Requirement: The lines wanted run from the first one below through the one with "## Architecture ##". Return them exactly.

(Stored data entries)
....
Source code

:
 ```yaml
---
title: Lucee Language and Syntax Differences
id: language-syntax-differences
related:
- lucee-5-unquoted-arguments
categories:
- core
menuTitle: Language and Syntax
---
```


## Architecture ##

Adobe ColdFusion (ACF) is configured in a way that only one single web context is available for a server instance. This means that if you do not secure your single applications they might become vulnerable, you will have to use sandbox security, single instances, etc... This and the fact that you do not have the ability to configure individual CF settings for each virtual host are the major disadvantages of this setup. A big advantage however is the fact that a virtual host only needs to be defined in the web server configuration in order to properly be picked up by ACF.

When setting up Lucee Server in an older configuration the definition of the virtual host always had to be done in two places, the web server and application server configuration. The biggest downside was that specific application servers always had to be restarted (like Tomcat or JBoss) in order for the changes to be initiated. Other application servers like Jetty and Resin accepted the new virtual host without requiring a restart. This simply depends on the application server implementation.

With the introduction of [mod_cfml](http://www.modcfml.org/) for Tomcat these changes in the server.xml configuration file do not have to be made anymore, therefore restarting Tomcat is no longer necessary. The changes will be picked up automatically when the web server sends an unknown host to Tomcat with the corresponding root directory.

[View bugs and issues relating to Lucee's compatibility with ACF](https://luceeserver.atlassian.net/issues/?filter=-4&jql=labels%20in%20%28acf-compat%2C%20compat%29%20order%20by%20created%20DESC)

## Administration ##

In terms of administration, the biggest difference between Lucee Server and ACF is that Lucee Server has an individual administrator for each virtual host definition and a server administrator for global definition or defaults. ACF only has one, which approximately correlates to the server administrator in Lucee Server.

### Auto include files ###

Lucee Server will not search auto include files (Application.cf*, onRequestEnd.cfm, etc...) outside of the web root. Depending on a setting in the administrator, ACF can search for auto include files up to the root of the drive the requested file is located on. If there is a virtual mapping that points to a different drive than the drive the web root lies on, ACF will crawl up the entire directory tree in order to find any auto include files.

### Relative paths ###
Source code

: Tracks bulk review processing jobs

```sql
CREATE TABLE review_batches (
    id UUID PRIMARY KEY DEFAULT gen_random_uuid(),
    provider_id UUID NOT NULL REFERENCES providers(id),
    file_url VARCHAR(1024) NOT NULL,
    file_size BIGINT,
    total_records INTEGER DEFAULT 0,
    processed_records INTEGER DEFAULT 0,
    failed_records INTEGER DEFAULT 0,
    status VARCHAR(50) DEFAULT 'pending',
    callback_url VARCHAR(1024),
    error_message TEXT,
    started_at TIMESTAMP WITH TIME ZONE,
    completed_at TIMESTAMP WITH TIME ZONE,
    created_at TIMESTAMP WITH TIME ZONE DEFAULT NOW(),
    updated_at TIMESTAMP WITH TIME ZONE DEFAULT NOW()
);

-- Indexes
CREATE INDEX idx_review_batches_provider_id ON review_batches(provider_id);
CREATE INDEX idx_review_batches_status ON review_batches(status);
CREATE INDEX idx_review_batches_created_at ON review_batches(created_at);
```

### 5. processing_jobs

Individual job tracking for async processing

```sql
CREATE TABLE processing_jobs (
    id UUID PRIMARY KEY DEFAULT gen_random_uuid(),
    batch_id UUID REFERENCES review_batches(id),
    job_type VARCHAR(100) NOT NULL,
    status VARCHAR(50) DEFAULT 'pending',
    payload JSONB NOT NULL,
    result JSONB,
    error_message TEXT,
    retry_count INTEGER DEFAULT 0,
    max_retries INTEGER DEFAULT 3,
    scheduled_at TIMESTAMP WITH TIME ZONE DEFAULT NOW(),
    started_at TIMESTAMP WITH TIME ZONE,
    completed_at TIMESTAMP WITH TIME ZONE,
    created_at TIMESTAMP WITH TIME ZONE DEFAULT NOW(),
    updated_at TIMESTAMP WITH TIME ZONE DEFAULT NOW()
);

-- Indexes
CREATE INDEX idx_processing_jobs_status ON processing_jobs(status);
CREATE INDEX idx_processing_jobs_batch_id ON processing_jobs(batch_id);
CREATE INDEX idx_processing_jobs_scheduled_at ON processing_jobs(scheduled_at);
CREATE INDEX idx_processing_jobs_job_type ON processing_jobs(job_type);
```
....
Response for this exercise:
Source code

:
 ```yaml
---
title: Lucee Language and Syntax Differences
id: language-syntax-differences
related:
- lucee-5-unquoted-arguments
categories:
- core
menuTitle: Language and Syntax
---
```


## Architecture ##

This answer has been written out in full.